Free the trail

·4 min read

Jul. 8—SELMA — Trying to reclaim the famed Illinois River Trail after two horrific fires in the past two decades felt like a nightmare in which Gabe Howe was caught in backwoods carnival game with no way to win.

The 2002 Biscuit Fire, followed by 2017's Checto Bar Fire, left the Illinois River Trail impenetrable with downed trees and asphyxiating brush, no matter how hard Howe's Siskiyou Mountain Club crews worked to reclaim the trail.

"It was like a game of Whac-A-Mole," says Howe, the club's founder and executive director. "You'd get something opened up, and you'd think you got somewhere — and then, no. You'd realize that, 15 miles away, you had a new impenetrable jungle.

"It was a game of trying to get ahead of it, but we were never able to," Howe says.

The club last week pushed the "Game Over" button — for now — when it officially reopened one of Southern Oregon's most iconic wilderness trails for the first time in 20 years.

The 30-mile Illinois River Trail is now hikeable from the Selma area over the Siskiyou Mountains to the remote river town of Agness for the first time since the Biscuit Fire roared through the drainage 22 years ago.

This single-track trail rated extremely difficult bisects the rugged Kalmiopsis Wilderness Area and crosses Bald Mountain as it snakes through lands that iPhones don't acknowledge.

Much of the work has been done with hand saws or cross-cut saws, working through downed snags, smaller trees and impenetrable brush that sprouts annually after fire opens sunlight onto these fertile soils.

The brush- and tree-free trail is, in part, the success of nine years of work by Siskiyou Mountain Club interns who carried 80-pound packs into the wilderness for eight-day hitches of backbreaking work on behalf of the backwoods hiking community.

The biggest obstacle, as always, are massive brush fields of ceanothus and tan oak that shroud the post-fire trail annually.

"The brush is chest high, the sun's beating down on you but you push through it," says Natalie Frison, a Portlander who helped finish off the last stretch of trail. "But your mission is to get through it so other people don't have to."

The free-the-trail mission has its roots in the 2002 Biscuit Fire, which burned nearly 500,000 acres in mostly wilderness areas of Southern Oregon. The Chetco Bar fire of 2017 burned mostly within the Biscuit footprint.

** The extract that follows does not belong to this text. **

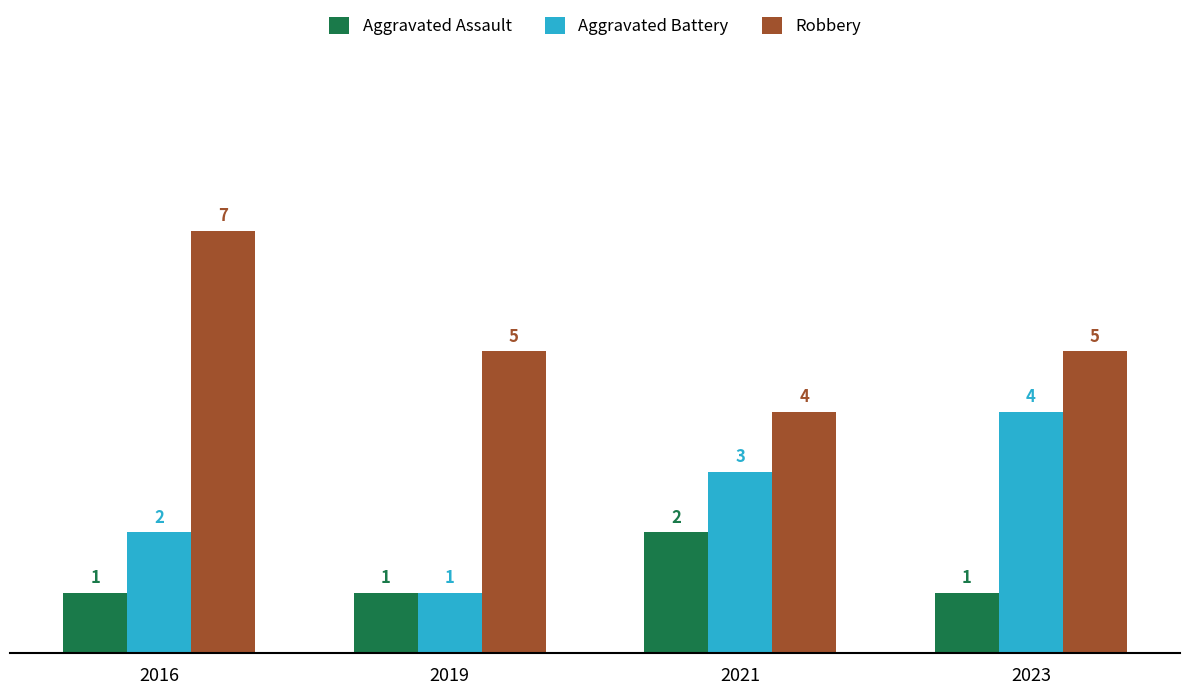

What is the difference between the highest and lowest values at 2021?

2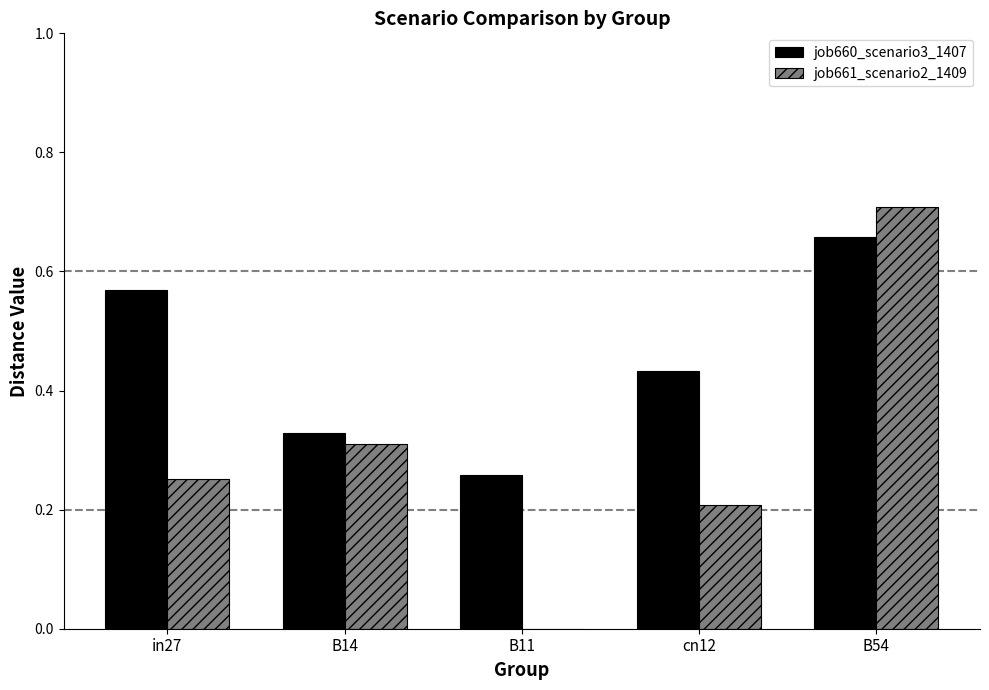

True or false: job660_scenario3_1407 has a value of 0.7 at B54.

True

Collectively, they placed a major "No Trespassing" sign on the remote Illinois River Trail, known on maps as National Trail No. 1161.

It spans from Oak Flat near Selma to another Oak Flat near Agness. In between, there is more than 4,000 feet of elevation gained and lost as the trail snakes through a mix of old-growth Douglas fir forests to serpentine soils and hardscrabble lands baked by summer's bitter sun.

After fires, backwoods trails like this are marred by burned snags falling on the trail. Later, the open areas typically get run over by ceanothus, tan oak and other brush that can block access for years.

The Siskiyou Mountain Club, in a joint venture with the Rogue River-Siskiyou National Forest, began opening short swaths of the trail in 2013. By then, the undergrowth was so thick club members had to shed their packs and crawl along the trail, using pruning shears and saws to claim centimeters of the trail at a time.

"They were literally opening up the trail inch by inch," Howe says.

The crew comprises interns from around the country, many of whom have had no wilderness experience but bring a zest for adventure.

They end up finding an ordeal that can define a lifetime.

"We jokingly say on the trail that we go through the five stages of grief every day," Frison says. "Acceptance is usually where you end. The pack's heavy. Your back's breaking. Then you put your pack down at the end of the day, and you think, 'Well, that wasn't so bad.'"

For years, club crews worked down the trail and into the remote Kalmiopsis. But it wasn't until two weeks ago that crews plowed through the last of the choking brush on the Curry County side to finally reopen this iconic trail.

"It was like a Golden Spike moment, after 20 years," Howe says.

But that moment likely will be fleeting.

The Whac-A-Mole never really goes away. It just surfaces somewhere else on the trail.

"We'll have to go in next year and clear brush in some of these same areas of trail," Howe says. "Maybe in five years, when the brush grows up and shades the actual trail, you'll get some stability."

"Well, stability until the next fire," he says.